### Exercise prompt
Please copy out each entry, word for word.

(Saved data entries)
※

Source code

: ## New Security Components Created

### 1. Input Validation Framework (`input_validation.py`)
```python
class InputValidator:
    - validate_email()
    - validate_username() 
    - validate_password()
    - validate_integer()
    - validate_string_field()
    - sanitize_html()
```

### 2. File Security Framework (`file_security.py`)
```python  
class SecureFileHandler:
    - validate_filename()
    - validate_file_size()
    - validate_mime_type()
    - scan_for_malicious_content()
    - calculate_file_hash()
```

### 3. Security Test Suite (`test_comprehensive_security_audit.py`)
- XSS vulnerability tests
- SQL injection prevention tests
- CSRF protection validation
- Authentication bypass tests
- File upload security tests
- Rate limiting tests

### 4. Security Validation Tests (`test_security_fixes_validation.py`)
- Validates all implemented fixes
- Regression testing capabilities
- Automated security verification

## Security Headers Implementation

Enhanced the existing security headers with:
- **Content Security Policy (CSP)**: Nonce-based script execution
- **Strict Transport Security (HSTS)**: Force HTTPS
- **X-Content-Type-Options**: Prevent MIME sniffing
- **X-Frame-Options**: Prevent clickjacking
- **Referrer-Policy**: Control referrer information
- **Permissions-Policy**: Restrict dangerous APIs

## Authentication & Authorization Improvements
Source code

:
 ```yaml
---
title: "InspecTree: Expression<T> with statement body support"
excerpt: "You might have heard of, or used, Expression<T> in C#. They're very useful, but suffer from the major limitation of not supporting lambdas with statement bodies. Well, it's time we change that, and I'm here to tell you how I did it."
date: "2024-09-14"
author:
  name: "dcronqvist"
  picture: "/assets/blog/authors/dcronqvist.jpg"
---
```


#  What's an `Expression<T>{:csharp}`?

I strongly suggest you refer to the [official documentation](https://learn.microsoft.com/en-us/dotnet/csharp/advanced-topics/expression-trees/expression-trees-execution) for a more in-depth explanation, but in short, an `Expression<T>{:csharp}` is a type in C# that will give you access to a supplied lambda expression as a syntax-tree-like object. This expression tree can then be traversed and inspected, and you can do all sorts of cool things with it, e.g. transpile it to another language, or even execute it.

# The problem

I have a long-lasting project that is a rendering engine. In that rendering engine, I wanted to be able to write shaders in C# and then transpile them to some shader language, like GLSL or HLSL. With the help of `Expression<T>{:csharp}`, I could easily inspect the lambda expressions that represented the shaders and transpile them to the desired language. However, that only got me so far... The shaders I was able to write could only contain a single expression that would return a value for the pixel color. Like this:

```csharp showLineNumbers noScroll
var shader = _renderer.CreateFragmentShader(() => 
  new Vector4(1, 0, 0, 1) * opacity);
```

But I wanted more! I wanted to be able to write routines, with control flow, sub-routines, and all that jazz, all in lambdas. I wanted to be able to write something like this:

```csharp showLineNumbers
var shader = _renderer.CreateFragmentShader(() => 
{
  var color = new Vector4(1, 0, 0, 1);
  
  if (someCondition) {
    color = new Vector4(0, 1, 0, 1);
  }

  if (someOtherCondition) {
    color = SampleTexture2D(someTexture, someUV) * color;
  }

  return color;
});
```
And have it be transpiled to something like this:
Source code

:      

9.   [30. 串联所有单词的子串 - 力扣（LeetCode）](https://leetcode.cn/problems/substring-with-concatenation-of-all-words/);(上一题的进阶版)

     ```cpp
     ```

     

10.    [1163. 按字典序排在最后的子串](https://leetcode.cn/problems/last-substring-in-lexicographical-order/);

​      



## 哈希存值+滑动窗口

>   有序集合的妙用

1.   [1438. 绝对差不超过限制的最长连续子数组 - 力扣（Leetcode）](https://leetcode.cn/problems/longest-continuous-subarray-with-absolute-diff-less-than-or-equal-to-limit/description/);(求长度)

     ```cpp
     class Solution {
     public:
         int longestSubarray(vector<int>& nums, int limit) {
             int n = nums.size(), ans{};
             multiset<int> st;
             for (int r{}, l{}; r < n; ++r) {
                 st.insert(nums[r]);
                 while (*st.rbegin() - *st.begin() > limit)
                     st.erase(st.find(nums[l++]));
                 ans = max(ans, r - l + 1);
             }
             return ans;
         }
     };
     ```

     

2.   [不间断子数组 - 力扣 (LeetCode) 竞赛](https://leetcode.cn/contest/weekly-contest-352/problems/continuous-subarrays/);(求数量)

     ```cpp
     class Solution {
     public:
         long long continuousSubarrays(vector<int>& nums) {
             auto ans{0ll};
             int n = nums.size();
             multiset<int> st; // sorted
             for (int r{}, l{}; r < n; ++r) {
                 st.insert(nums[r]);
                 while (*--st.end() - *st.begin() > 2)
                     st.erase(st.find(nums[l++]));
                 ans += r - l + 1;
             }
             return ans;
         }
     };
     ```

※

### Result of the exercise
Source code

: ## New Security Components Created

### 1. Input Validation Framework (`input_validation.py`)
```python
class InputValidator:
    - validate_email()
    - validate_username() 
    - validate_password()
    - validate_integer()
    - validate_string_field()
    - sanitize_html()
```

### 2. File Security Framework (`file_security.py`)
```python  
class SecureFileHandler:
    - validate_filename()
    - validate_file_size()
    - validate_mime_type()
    - scan_for_malicious_content()
    - calculate_file_hash()
```

### 3. Security Test Suite (`test_comprehensive_security_audit.py`)
- XSS vulnerability tests
- SQL injection prevention tests
- CSRF protection validation
- Authentication bypass tests
- File upload security tests
- Rate limiting tests

### 4. Security Validation Tests (`test_security_fixes_validation.py`)
- Validates all implemented fixes
- Regression testing capabilities
- Automated security verification

## Security Headers Implementation

Enhanced the existing security headers with:
- **Content Security Policy (CSP)**: Nonce-based script execution
- **Strict Transport Security (HSTS)**: Force HTTPS
- **X-Content-Type-Options**: Prevent MIME sniffing
- **X-Frame-Options**: Prevent clickjacking
- **Referrer-Policy**: Control referrer information
- **Permissions-Policy**: Restrict dangerous APIs

## Authentication & Authorization Improvements
Source code

:
 ```yaml
---
title: "InspecTree: Expression<T> with statement body support"
excerpt: "You might have heard of, or used, Expression<T> in C#. They're very useful, but suffer from the major limitation of not supporting lambdas with statement bodies. Well, it's time we change that, and I'm here to tell you how I did it."
date: "2024-09-14"
author:
  name: "dcronqvist"
  picture: "/assets/blog/authors/dcronqvist.jpg"
---
```


#  What's an `Expression<T>{:csharp}`?

I strongly suggest you refer to the [official documentation](https://learn.microsoft.com/en-us/dotnet/csharp/advanced-topics/expression-trees/expression-trees-execution) for a more in-depth explanation, but in short, an `Expression<T>{:csharp}` is a type in C# that will give you access to a supplied lambda expression as a syntax-tree-like object. This expression tree can then be traversed and inspected, and you can do all sorts of cool things with it, e.g. transpile it to another language, or even execute it.

# The problem

I have a long-lasting project that is a rendering engine. In that rendering engine, I wanted to be able to write shaders in C# and then transpile them to some shader language, like GLSL or HLSL. With the help of `Expression<T>{:csharp}`, I could easily inspect the lambda expressions that represented the shaders and transpile them to the desired language. However, that only got me so far... The shaders I was able to write could only contain a single expression that would return a value for the pixel color. Like this:

```csharp showLineNumbers noScroll
var shader = _renderer.CreateFragmentShader(() => 
  new Vector4(1, 0, 0, 1) * opacity);
```

But I wanted more! I wanted to be able to write routines, with control flow, sub-routines, and all that jazz, all in lambdas. I wanted to be able to write something like this:

```csharp showLineNumbers
var shader = _renderer.CreateFragmentShader(() => 
{
  var color = new Vector4(1, 0, 0, 1);
  
  if (someCondition) {
    color = new Vector4(0, 1, 0, 1);
  }

  if (someOtherCondition) {
    color = SampleTexture2D(someTexture, someUV) * color;
  }

  return color;
});
```
And have it be transpiled to something like this:
Source code

:      

9.   [30. 串联所有单词的子串 - 力扣（LeetCode）](https://leetcode.cn/problems/substring-with-concatenation-of-all-words/);(上一题的进阶版)

     ```cpp
     ```

     

10.    [1163. 按字典序排在最后的子串](https://leetcode.cn/problems/last-substring-in-lexicographical-order/);

​      



## 哈希存值+滑动窗口

>   有序集合的妙用

1.   [1438. 绝对差不超过限制的最长连续子数组 - 力扣（Leetcode）](https://leetcode.cn/problems/longest-continuous-subarray-with-absolute-diff-less-than-or-equal-to-limit/description/);(求长度)

     ```cpp
     class Solution {
     public:
         int longestSubarray(vector<int>& nums, int limit) {
             int n = nums.size(), ans{};
             multiset<int> st;
             for (int r{}, l{}; r < n; ++r) {
                 st.insert(nums[r]);
                 while (*st.rbegin() - *st.begin() > limit)
                     st.erase(st.find(nums[l++]));
                 ans = max(ans, r - l + 1);
             }
             return ans;
         }
     };
     ```

     

2.   [不间断子数组 - 力扣 (LeetCode) 竞赛](https://leetcode.cn/contest/weekly-contest-352/problems/continuous-subarrays/);(求数量)

     ```cpp
     class Solution {
     public:
         long long continuousSubarrays(vector<int>& nums) {
             auto ans{0ll};
             int n = nums.size();
             multiset<int> st; // sorted
             for (int r{}, l{}; r < n; ++r) {
                 st.insert(nums[r]);
                 while (*--st.end() - *st.begin() > 2)
                     st.erase(st.find(nums[l++]));
                 ans += r - l + 1;
             }
             return ans;
         }
     };
     ```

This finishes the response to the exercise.